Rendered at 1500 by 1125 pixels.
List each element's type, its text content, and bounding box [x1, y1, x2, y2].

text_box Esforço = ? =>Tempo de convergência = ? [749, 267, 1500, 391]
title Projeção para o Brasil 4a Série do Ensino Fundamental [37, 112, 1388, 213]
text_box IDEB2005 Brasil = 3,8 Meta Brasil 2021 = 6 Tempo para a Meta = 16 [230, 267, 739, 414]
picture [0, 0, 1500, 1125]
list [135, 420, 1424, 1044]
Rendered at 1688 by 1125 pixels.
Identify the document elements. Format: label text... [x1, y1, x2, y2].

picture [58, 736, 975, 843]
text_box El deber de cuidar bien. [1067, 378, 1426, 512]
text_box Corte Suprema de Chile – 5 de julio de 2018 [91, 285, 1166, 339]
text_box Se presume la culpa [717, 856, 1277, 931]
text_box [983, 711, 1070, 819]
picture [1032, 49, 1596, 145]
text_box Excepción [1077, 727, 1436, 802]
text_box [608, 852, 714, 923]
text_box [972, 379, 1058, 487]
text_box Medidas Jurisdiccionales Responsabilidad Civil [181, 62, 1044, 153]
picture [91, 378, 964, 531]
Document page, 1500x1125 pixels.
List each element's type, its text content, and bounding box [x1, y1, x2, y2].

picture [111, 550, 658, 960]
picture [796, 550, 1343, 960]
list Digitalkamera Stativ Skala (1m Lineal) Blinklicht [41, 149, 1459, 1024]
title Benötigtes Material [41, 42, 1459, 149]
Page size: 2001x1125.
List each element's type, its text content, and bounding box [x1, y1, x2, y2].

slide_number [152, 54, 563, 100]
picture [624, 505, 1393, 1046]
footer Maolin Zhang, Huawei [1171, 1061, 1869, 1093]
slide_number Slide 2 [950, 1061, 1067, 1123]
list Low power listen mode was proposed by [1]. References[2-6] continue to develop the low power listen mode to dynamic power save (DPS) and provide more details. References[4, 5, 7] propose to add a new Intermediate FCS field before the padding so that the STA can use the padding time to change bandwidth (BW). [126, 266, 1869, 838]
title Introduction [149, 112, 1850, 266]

Problem to work on>
Above are some records. Print them all exactly.

Exercise result>
Rendered at 1500 by 1125 pixels.
List each element's type, its text content, and bounding box [x1, y1, x2, y2].

text_box Esforço = ? =>Tempo de convergência = ? [749, 267, 1500, 391]
title Projeção para o Brasil 4a Série do Ensino Fundamental [37, 112, 1388, 213]
text_box IDEB2005 Brasil = 3,8 Meta Brasil 2021 = 6 Tempo para a Meta = 16 [230, 267, 739, 414]
picture [0, 0, 1500, 1125]
list [135, 420, 1424, 1044]
Rendered at 1688 by 1125 pixels.
Identify the document elements. Format: label text... [x1, y1, x2, y2].

picture [58, 736, 975, 843]
text_box El deber de cuidar bien. [1067, 378, 1426, 512]
text_box Corte Suprema de Chile – 5 de julio de 2018 [91, 285, 1166, 339]
text_box Se presume la culpa [717, 856, 1277, 931]
text_box [983, 711, 1070, 819]
picture [1032, 49, 1596, 145]
text_box Excepción [1077, 727, 1436, 802]
text_box [608, 852, 714, 923]
text_box [972, 379, 1058, 487]
text_box Medidas Jurisdiccionales Responsabilidad Civil [181, 62, 1044, 153]
picture [91, 378, 964, 531]
Document page, 1500x1125 pixels.
List each element's type, its text content, and bounding box [x1, y1, x2, y2].

picture [111, 550, 658, 960]
picture [796, 550, 1343, 960]
list Digitalkamera Stativ Skala (1m Lineal) Blinklicht [41, 149, 1459, 1024]
title Benötigtes Material [41, 42, 1459, 149]
Page size: 2001x1125.
List each element's type, its text content, and bounding box [x1, y1, x2, y2].

slide_number [152, 54, 563, 100]
picture [624, 505, 1393, 1046]
footer Maolin Zhang, Huawei [1171, 1061, 1869, 1093]
slide_number Slide 2 [950, 1061, 1067, 1123]
list Low power listen mode was proposed by [1]. References[2-6] continue to develop the low power listen mode to dynamic power save (DPS) and provide more details. References[4, 5, 7] propose to add a new Intermediate FCS field before the padding so that the STA can use the padding time to change bandwidth (BW). [126, 266, 1869, 838]
title Introduction [149, 112, 1850, 266]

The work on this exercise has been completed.